The hedgehog, now re-named Frank by staff who have discovered he is male, spent his first couple of days at the shelter curled up into a ball, but has since poked his nose out in search of food.

Allan Broadhead, who runs the Cawthorne Hedgehog Rescue and Care Centre, in Barnsley, South Yorks., with wife Anita, said Frank was now eating and drinking heartily.

Allan said: “He was near death when he came to us, within another 24 hours he would be dead.

“Now we could do with a hedgehog nosebag, because he’s eating for England.

“Yesterday he came out of his ball. It was the first time we had seen his face. He’s a bit more relaxed but he’s still terrified.”

Allan has been feeding Frank a diet of worms and cat food to fatten him up.

He said: “That’s the best thing to give him because his bones are showing through and he needs fatten him up.

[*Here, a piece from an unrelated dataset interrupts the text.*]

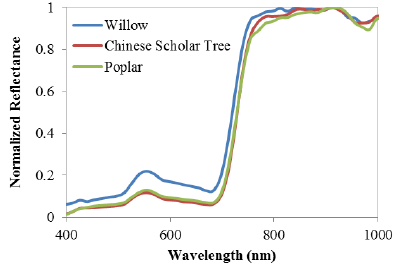
Figure 6. Normalized reflectance spectra of the three tree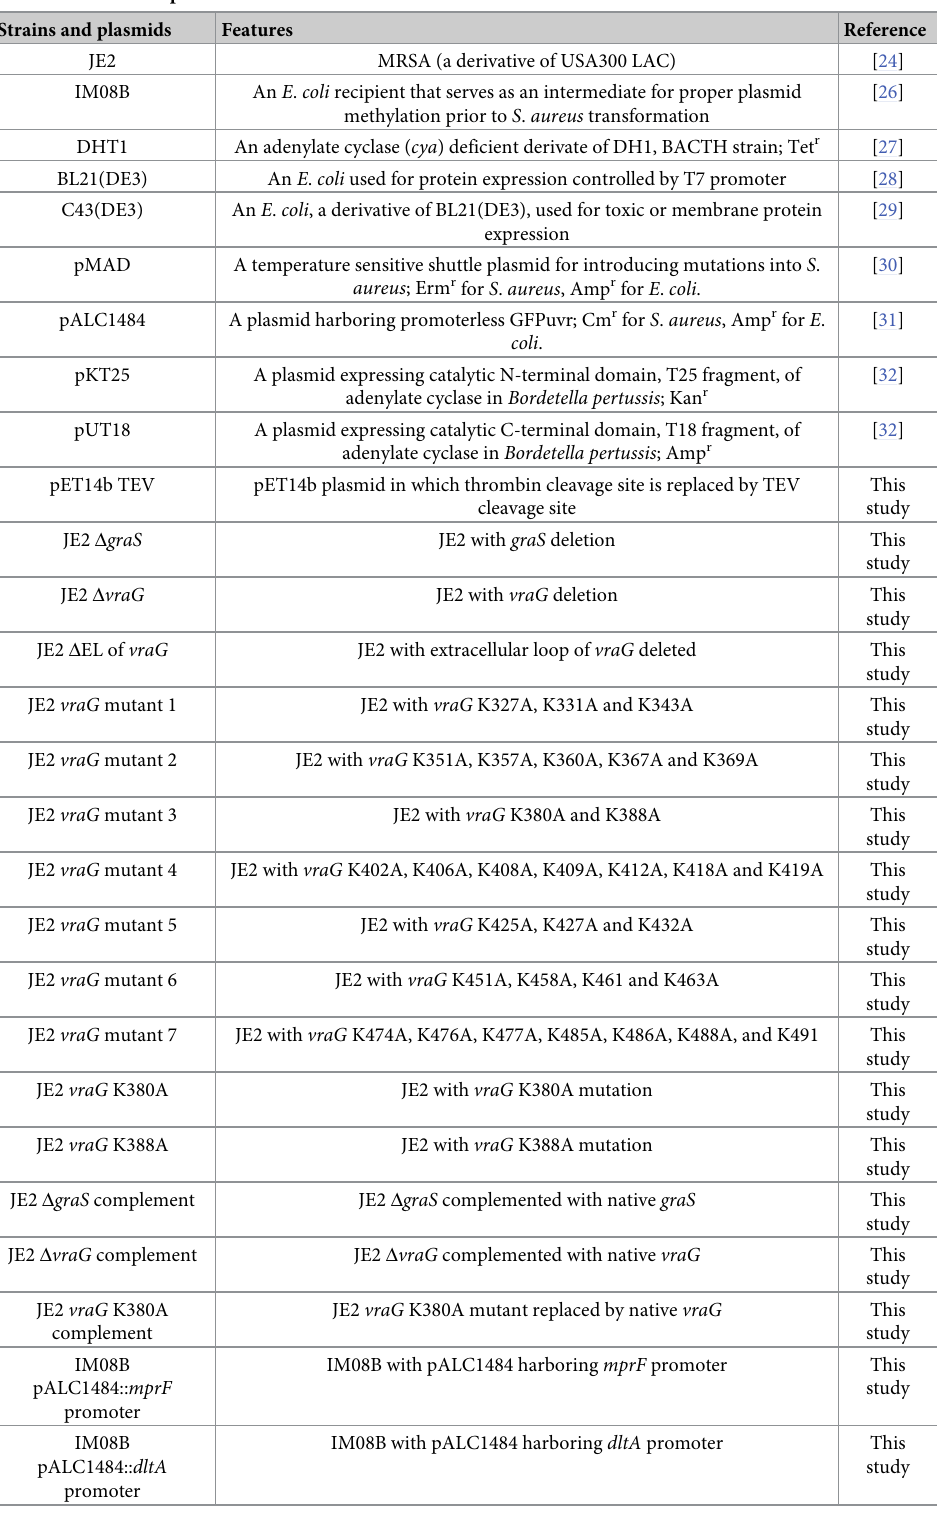
Table 1. Strains and plasmids. Strains and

“It’s costing me a fortune to keep him. The other day we put some cat food in a bowl while we were cleaning him and he had eaten the lot before we had finished so we had to get another pouch out for him.

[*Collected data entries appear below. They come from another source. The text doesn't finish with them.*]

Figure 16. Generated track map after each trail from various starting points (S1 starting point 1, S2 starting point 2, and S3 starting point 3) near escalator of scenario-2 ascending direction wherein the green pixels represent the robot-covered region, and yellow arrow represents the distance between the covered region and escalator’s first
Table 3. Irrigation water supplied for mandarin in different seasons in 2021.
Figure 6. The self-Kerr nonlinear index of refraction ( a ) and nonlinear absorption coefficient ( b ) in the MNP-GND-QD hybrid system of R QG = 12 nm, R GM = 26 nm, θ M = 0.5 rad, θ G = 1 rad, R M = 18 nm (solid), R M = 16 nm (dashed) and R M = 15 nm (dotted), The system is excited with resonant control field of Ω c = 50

“We have to keep giving him a variety of different cat foods as hedgehogs can be quite fussy and refuse to keep eating the same food over and over again, so he’s had a mix of duck, chicken and turkey.”

The Broadhead said they had never seen a hedgehog Frank’s state when he first came to them, after being found by a maintenance man in the early hours of Saturday morning in student halls at the University of Sheffield, South Yorks.

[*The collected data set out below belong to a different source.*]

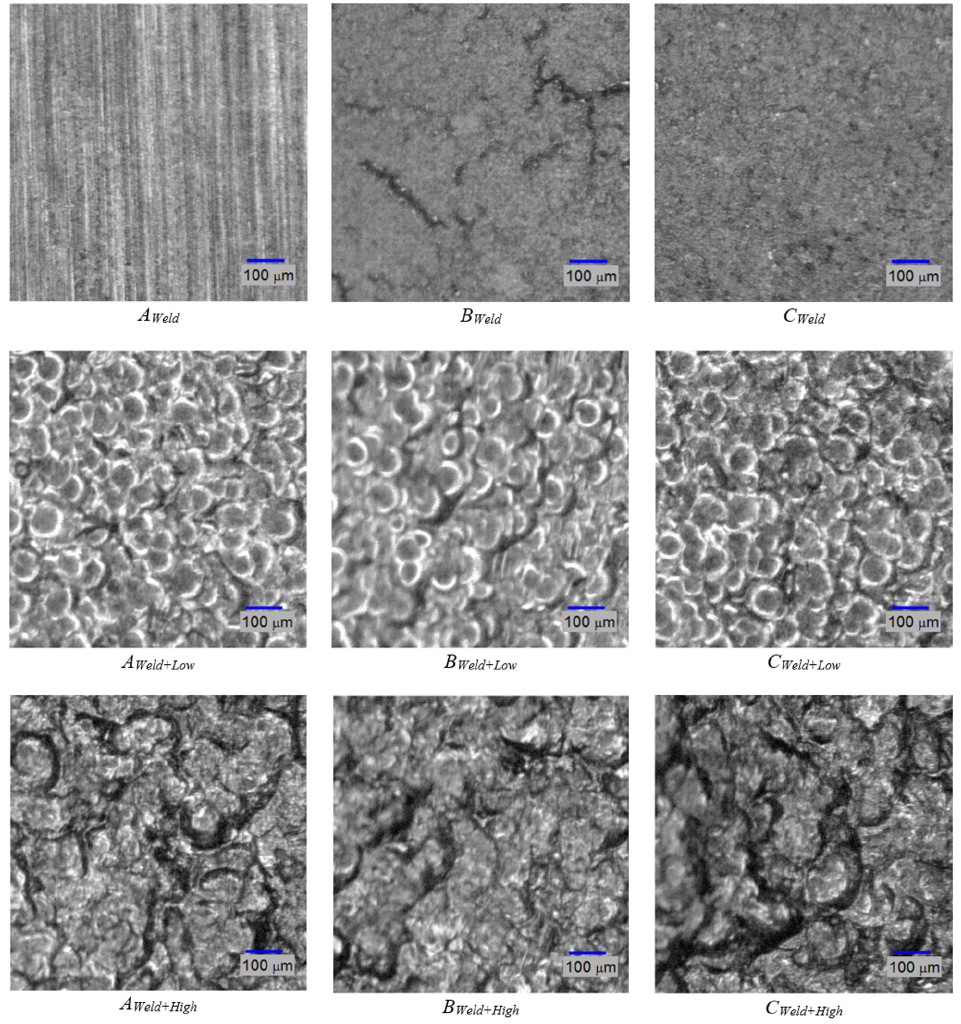
Figure 11. Grayscale images of three samples with three regions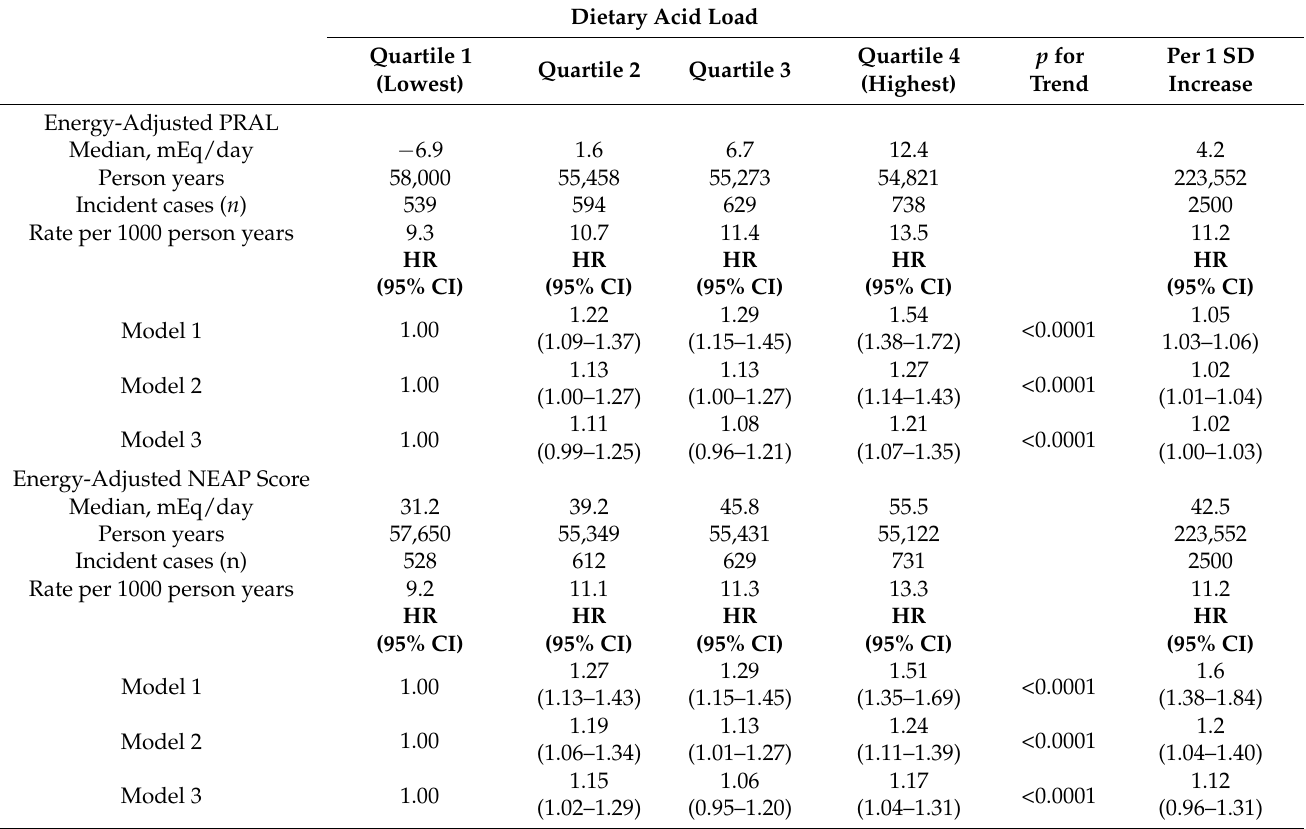
Table 3. HRs (95% CIs) for hyperuricemia according to the dietary acid load based on the PRAL and NEAP scores. Dietary Acid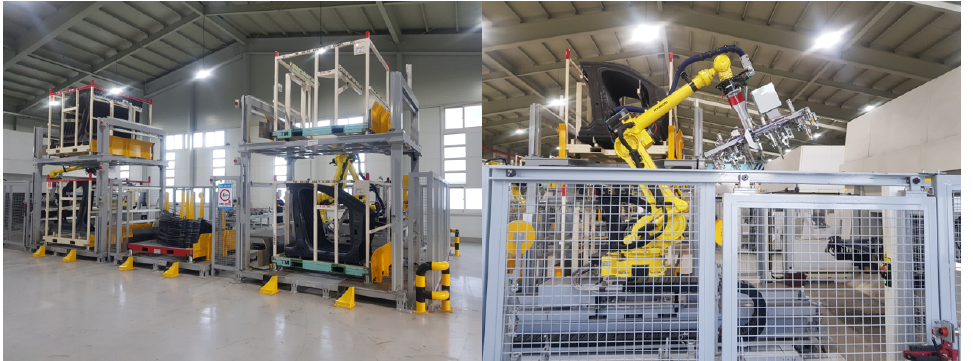
Figure 9. Automated facilities of Company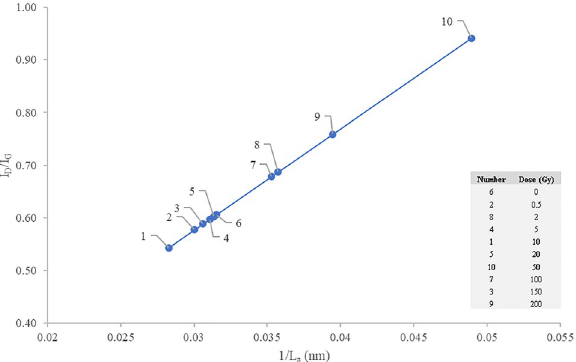
60 Co γ -ray doses from 0 to 200 Gy. The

Frank’s spines appear to have been cut off with scissors and he was suffering from a fungal skin infection, but luckily none of his bones were broken.

Allan hopes Frank, who was originally called Frankie because they weren’t able to get close enough to him to determine his sex, will now make a full recovery and his spines will regrow.

He said: “Hedgehogs do have a horrible way of just turning off and dying.

“It’s common, especially when they have been so traumatised. But I think he’s going to be all right.”

The University of Sheffield is investigating why the hedgehog was in the student halls.

A spokesperson from the university said: “We are currently trying to find out why the poor hedgehog was in our university accommodation.

“It’s good to hear the hedgehog is now doing well at the Cawthorne Hedgehog Rescue and Care Centre.”

The incident has also been reported to the RSPCA.